The <module> module interface can be listed in the usual way in the toplevel. This requires running dune utop, so that the modules are included in utop.

#show <capitalized project name>.<capitalized module name>

If a module in lib has the same name as the library, it will be seen as the library, rather than a module of the library. To fix this, add module <capitalized module name> = <capitalized module name> to the module named after the library.

Module interfaces can be made explicitly with .mli files associated to .ml module files, containing declarations, similar to a C/C++ header file of some code defined in a .c or .cpp file (or whatever other extension).
This is useful for having private functions.
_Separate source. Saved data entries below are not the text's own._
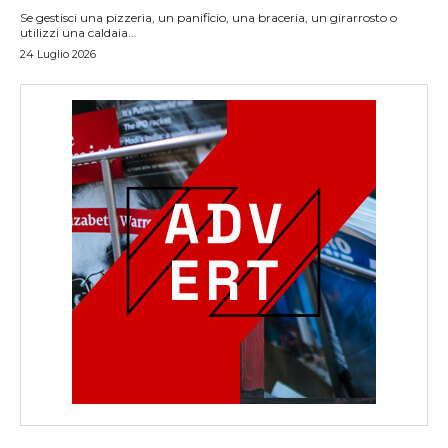
Se gestisci una pizzeria, un panificio, una braceria, un girarrosto o
utilizzi una caldaia...
24 Luglio 2026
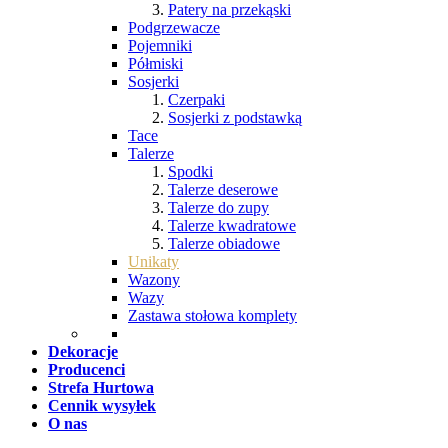
Patery na przekąski
Podgrzewacze
Pojemniki
Półmiski
Sosjerki
Czerpaki
Sosjerki z podstawką
Tace
Talerze
Spodki
Talerze deserowe
Talerze do zupy
Talerze kwadratowe
Talerze obiadowe
Unikaty
Wazony
Wazy
Zastawa stołowa komplety
Dekoracje
Producenci
Strefa Hurtowa
Cennik wysyłek
O nas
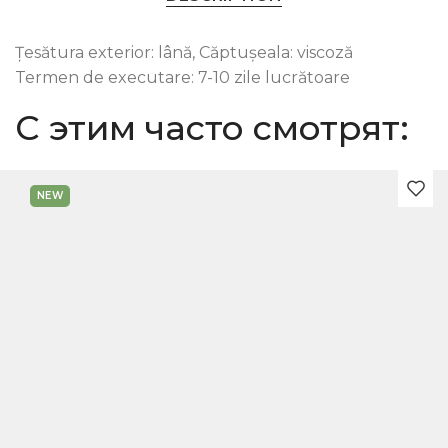
Țesătura exterior: lână, Căptușeala: viscoză
Termen de executare: 7-10 zile lucrătoare
С этим часто смотрят:
NEW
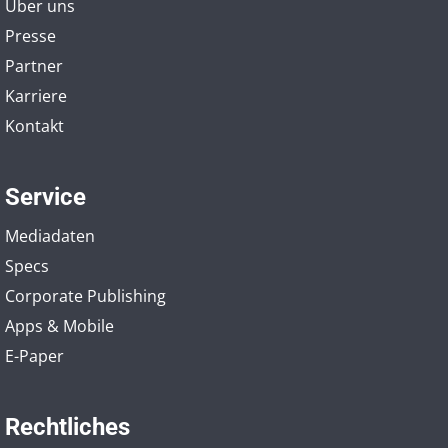
Über uns
Presse
Partner
Karriere
Kontakt
Service
Mediadaten
Specs
Corporate Publishing
Apps & Mobile
E-Paper
Rechtliches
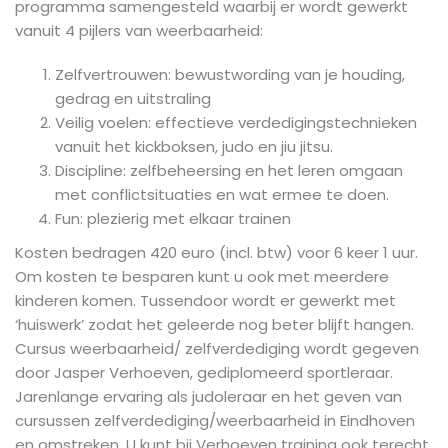
programma samengesteld waarbij er wordt gewerkt
vanuit 4 pijlers van weerbaarheid:
Zelfvertrouwen: bewustwording van je houding,
gedrag en uitstraling
Veilig voelen: effectieve verdedigingstechnieken
vanuit het kickboksen, judo en jiu jitsu.
Discipline: zelfbeheersing en het leren omgaan
met conflictsituaties en wat ermee te doen.
Fun: plezierig met elkaar trainen
Kosten bedragen 420 euro (incl. btw) voor 6 keer 1 uur.
Om kosten te besparen kunt u ook met meerdere
kinderen komen. Tussendoor wordt er gewerkt met
‘huiswerk’ zodat het geleerde nog beter blijft hangen.
Cursus weerbaarheid/ zelfverdediging wordt gegeven
door Jasper Verhoeven, gediplomeerd sportleraar.
Jarenlange ervaring als judoleraar en het geven van
cursussen zelfverdediging/weerbaarheid in Eindhoven
en omstreken. U kunt bij Verhoeven training ook terecht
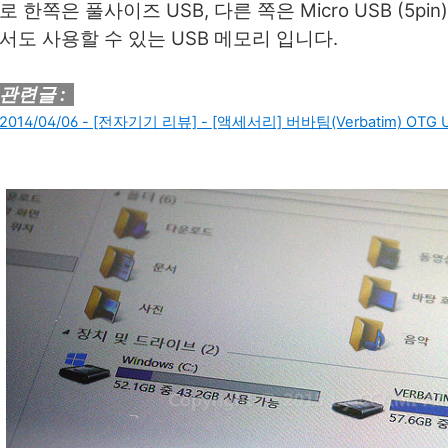
로 한쪽은 풀사이즈 USB, 다른 쪽은 Micro USB (5
서도 사용할 수 있는 USB 메모리 입니다.
관련글 :
2014/04/06 - [전자기기 리뷰] - [액세서리] 버바팀(Verbatim) OTG 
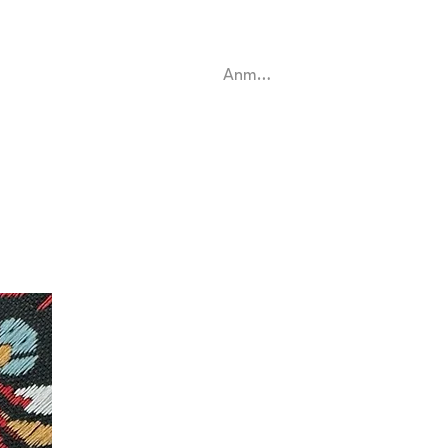
ntact
Anmelden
E.g. in the irulan example project, the string "factorial of negative number" used as the error message in the factorial function of the combinatorics module is private.\

Dune also creates a default test file /test/test_irulan. Files here can be ran with dune test. Additional tests must be added to the /test/dune file, similarly to executables in /bin (test files are also executables).